Essa é a hora de apresentar a teoria das estratégias de história de vida, ainda que sucintamente. Essa teoria surgiu primeiro na biologia evolutiva para dar conta de certas diferenças entre espécies. Por exemplo, elefantes possuem uma longa expectativa de vida, uma infância relativamente prolongada, alto investimento parental e geram poucos descendentes ao longo da vida. Roedores, por outro lado, entram em fase reprodutiva relativamente rápido, se reproduzem muito, investem menos na prole e vivem bem menos que elefantes.
Há um trade-off claro aqui: quanto mais uma espécie gasta recursos para se reproduzir, menos recursos sobram para investir em longevidade. A literatura chama isso de trade-off entre esforço reprodutivo e esforço somático. A ideia é que algumas espécies possuem mais sucesso reprodutivo maximizando suas chances de reprodução, chegando mais cedo na puberdade e gerando o máximo possível de descendentes ao longo de sua curta vida. Outras, alcançam sucesso reprodutivo investindo mais no próprio desenvolvimento, o que vai possibilitar reunir recursos por um tempo até chegar na idade ideal para se reproduzir e investir bastante nos seus poucos filhos. As espécies com maior esforço reprodutivo seguem estratégia de história de vida rápida, enquanto as que investem mais no próprio desenvolvimento têm estratégia de história de vida lenta.

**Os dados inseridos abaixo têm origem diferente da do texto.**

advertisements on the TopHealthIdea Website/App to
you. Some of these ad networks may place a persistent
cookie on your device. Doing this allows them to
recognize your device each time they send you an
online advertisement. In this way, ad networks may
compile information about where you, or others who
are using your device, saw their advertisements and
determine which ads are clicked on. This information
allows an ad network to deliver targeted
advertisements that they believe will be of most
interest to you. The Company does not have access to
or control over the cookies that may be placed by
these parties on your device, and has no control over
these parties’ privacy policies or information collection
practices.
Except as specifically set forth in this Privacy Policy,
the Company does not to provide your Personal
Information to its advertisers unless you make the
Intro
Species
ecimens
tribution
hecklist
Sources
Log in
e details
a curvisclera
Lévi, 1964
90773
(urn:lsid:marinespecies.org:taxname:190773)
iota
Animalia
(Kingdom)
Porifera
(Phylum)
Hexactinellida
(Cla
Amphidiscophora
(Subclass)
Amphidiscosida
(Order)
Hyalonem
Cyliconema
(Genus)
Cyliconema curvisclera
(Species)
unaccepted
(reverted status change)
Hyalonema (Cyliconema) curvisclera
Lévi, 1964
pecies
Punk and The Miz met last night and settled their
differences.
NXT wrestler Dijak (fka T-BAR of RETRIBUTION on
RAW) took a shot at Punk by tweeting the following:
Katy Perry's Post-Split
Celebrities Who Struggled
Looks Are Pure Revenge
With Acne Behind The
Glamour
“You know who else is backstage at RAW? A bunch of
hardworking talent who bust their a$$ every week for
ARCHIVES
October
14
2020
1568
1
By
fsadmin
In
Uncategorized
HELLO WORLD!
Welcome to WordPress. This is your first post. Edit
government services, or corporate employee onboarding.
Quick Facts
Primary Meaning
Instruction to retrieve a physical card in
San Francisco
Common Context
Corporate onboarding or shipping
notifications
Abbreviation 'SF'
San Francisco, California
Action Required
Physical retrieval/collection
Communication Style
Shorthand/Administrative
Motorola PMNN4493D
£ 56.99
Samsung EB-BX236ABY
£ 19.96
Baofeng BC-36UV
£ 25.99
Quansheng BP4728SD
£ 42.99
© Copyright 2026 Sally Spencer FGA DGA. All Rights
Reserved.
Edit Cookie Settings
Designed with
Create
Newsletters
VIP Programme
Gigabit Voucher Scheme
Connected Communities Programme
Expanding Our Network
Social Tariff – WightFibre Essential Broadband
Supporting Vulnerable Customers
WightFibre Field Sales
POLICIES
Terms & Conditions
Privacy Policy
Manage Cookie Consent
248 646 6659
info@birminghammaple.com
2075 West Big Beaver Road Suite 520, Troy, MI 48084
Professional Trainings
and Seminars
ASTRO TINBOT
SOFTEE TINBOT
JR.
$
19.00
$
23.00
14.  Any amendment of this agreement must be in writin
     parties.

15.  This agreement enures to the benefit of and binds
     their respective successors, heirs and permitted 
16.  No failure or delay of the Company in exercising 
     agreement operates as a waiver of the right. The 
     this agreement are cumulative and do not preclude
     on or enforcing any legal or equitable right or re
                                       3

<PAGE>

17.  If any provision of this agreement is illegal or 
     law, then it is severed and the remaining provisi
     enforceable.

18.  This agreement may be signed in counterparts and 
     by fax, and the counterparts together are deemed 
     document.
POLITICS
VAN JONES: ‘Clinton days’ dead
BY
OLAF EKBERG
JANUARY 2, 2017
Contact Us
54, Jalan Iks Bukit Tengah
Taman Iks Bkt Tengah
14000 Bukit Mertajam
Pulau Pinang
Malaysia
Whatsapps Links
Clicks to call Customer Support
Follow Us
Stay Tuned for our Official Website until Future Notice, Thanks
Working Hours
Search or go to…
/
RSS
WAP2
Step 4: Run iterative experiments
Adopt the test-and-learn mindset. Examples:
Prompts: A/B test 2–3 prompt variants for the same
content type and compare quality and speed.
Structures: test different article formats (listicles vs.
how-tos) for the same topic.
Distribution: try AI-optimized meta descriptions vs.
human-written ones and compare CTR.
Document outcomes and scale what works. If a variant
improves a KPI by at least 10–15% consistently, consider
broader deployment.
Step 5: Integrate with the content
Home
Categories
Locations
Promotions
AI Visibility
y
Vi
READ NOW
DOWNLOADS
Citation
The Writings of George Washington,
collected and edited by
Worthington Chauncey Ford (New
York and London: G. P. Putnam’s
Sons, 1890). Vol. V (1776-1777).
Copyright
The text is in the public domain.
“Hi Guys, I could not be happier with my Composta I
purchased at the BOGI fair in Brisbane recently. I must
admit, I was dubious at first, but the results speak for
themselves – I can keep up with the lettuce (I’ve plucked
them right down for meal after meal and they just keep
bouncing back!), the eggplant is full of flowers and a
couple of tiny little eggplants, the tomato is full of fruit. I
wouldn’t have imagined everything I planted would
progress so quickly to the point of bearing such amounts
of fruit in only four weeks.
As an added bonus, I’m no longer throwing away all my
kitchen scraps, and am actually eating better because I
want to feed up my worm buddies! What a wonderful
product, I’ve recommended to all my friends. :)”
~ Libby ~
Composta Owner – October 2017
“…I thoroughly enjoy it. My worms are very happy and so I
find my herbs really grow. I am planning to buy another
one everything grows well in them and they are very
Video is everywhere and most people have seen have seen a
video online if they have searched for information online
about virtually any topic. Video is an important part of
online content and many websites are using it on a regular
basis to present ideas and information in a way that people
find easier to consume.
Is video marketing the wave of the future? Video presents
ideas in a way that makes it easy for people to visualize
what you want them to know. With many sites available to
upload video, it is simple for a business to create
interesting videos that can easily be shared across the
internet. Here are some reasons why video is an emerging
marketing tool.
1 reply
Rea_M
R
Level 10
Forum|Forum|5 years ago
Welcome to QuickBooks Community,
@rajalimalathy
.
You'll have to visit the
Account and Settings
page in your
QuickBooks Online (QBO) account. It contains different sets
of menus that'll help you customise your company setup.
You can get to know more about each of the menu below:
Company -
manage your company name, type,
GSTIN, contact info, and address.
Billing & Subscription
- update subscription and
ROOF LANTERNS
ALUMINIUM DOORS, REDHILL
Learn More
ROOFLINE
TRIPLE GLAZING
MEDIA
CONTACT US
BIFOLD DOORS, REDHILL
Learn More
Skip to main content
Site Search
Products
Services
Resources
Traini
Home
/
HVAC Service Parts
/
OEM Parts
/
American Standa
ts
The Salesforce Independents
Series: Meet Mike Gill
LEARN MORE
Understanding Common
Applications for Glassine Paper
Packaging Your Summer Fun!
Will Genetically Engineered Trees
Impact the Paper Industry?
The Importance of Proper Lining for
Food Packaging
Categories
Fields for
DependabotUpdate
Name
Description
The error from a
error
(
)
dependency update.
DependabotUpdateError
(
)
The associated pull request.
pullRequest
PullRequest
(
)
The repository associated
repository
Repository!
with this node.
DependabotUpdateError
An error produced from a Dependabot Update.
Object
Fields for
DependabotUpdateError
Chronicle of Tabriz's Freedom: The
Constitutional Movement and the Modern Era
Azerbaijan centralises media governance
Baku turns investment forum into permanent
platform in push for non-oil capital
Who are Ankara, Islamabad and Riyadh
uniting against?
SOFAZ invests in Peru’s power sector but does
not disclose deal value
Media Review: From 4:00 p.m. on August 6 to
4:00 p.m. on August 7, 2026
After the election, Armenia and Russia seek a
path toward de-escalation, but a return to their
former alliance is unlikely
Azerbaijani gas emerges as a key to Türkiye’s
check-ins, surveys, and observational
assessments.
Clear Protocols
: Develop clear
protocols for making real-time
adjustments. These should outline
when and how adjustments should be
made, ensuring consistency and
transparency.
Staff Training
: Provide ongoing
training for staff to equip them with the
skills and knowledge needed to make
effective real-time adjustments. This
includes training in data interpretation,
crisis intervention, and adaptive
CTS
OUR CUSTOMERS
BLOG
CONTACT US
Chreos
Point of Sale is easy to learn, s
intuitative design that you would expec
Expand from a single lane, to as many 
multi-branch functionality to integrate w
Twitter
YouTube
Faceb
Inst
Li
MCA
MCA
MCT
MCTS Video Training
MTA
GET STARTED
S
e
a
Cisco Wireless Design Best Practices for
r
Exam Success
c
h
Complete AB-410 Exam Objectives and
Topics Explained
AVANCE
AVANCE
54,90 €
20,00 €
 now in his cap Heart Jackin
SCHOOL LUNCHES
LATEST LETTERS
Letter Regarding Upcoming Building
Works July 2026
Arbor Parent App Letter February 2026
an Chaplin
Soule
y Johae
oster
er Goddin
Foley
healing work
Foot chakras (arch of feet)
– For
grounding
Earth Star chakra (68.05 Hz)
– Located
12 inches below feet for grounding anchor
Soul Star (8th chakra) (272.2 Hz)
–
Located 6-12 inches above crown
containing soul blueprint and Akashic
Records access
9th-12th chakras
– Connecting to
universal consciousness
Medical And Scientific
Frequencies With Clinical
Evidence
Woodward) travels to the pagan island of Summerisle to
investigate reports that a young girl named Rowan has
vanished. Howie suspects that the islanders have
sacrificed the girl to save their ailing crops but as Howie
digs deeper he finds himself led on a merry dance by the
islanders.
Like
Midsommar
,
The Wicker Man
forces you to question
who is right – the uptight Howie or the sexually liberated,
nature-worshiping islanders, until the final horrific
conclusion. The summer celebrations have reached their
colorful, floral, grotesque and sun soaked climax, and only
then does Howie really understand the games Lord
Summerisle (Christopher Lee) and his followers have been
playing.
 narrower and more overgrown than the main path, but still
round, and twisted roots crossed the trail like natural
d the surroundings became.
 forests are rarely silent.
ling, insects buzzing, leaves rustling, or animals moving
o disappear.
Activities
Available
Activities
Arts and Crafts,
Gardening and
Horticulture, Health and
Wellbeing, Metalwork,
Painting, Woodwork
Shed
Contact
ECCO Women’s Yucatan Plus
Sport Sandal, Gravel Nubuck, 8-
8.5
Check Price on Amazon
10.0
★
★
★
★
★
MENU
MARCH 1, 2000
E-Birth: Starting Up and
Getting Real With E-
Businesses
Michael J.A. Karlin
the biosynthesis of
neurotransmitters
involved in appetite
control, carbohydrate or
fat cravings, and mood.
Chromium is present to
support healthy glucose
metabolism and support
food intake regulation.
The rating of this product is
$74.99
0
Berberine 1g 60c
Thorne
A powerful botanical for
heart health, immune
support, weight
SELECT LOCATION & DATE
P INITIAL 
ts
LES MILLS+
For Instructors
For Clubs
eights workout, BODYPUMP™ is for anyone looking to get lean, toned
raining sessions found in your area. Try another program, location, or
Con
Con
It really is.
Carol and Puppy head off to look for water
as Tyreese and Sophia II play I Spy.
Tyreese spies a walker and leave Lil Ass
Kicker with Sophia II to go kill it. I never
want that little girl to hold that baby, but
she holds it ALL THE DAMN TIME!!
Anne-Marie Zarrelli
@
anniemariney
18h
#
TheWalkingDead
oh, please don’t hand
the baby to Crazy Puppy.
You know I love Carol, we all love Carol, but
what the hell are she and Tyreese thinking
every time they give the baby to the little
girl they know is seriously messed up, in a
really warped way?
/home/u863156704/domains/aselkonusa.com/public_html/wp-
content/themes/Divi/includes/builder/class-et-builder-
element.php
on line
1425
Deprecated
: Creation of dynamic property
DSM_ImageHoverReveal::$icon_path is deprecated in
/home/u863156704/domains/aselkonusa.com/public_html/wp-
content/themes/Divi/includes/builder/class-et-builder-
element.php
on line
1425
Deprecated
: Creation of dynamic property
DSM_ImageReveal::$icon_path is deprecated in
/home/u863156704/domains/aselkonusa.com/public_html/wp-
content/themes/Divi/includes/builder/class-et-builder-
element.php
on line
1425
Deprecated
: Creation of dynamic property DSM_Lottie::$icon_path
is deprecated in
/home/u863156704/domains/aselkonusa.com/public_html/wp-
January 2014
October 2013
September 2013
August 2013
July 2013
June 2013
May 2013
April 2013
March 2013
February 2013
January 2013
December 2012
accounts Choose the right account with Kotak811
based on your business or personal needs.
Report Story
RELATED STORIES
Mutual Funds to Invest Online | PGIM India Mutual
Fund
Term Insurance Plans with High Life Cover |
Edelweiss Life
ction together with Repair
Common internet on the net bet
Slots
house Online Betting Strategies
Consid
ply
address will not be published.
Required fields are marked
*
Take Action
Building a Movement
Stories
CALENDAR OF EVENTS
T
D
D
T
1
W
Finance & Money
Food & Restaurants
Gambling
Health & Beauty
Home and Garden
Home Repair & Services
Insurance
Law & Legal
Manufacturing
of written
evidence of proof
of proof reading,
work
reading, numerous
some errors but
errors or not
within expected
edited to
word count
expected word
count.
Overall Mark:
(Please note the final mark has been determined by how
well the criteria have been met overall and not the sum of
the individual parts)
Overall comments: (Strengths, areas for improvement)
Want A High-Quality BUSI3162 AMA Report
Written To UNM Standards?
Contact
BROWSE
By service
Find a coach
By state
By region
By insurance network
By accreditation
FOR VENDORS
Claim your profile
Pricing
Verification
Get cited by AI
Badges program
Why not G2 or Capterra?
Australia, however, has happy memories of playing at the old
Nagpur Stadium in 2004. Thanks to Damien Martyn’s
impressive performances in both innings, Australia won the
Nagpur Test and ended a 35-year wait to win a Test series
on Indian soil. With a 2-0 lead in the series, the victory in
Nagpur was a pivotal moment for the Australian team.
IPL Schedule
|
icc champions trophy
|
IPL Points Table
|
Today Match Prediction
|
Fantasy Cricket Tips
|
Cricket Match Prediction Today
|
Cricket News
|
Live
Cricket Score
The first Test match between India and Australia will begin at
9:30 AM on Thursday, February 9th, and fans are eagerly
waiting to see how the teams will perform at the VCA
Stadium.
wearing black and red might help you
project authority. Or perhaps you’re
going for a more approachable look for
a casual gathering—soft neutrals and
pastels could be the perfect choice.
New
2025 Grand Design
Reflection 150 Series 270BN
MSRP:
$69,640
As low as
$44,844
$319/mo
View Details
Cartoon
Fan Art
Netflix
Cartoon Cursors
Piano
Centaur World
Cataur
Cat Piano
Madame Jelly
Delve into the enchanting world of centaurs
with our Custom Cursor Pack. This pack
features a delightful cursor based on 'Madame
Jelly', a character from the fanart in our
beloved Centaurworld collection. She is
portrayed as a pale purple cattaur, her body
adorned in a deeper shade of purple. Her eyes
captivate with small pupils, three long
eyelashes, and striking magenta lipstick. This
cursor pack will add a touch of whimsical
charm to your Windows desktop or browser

Ao longo dos anos começou a ser proposto que essa variação existiria não só entre espécies, mas também entre indivíduos de uma mesma espécie. Por exemplo, a espécie humana segue estratégia de história de vida lenta, mas alguns humanos são mais lentos e outros, mais rápidos. Quem regula qual estratégia seguir é o ambiente. Quanto mais hostil o contexto, maior tendência a seguir história de vida rápida; quanto mais estável o contexto, maior tendência a seguir história de vida lenta. Isso porque as pessoas vivem menos em ambientes mais arriscados, diante de pistas que indiquem menor expectativa de vida, o organismo dá conta de se adaptar para ter sucesso reprodutivo o mais rápido possível. Por isso, quem segue estratégia de história de vida rápida tende a ter a puberdade adiantada e a ter filhos cedo.
Aqueles que seguem estratégia lenta tendem ao cenário oposto. Como o ambiente é mais estável, oferece mais recursos e permite maior expectativa de vida, há tempo suficiente para acumular recursos e ter filhos depois.
Agressividade, violência e criminalidade seriam resultados típicos de populações que seguem estratégia de história de vida rápida. Se os organismos, biologicamente, são máquinas preparadas pela natureza para maximizarem seu sucesso reprodutivo, então é esperado que em cada tipo de ambiente diferentes estratégias sejam melhores para isso. Assim, o que gera sucesso reprodutivo num país mais igualitário e estável, pode não gerar num país com mais desigualdade e instabilidade de recursos. Agressividade, violência e criminalidade viram características típicas de ambientes hostis porque nesses ambientes simplesmente é biologicamente mais adaptativo seguir qualquer estratégia que seja capaz de maximizar o sucesso reprodutivo no menor tempo possível. Claro, esse não é o objetivo das pessoas, mas é o resultado dos trade-offs biossociais que acontecem, e isso independe da vontade. As pessoas vão dar outros motivos para fazer o que fazem, frequentemente, motivos mais ligados às suas realidades imediatas. Sendo assim, formular o problema da violência remetendo-o à dicotomia nature x nurture pode não ser tão eficiente quanto elaborar a questão levando em conta como todas as esferas de análise interagem de modo a criar o comportamento observado.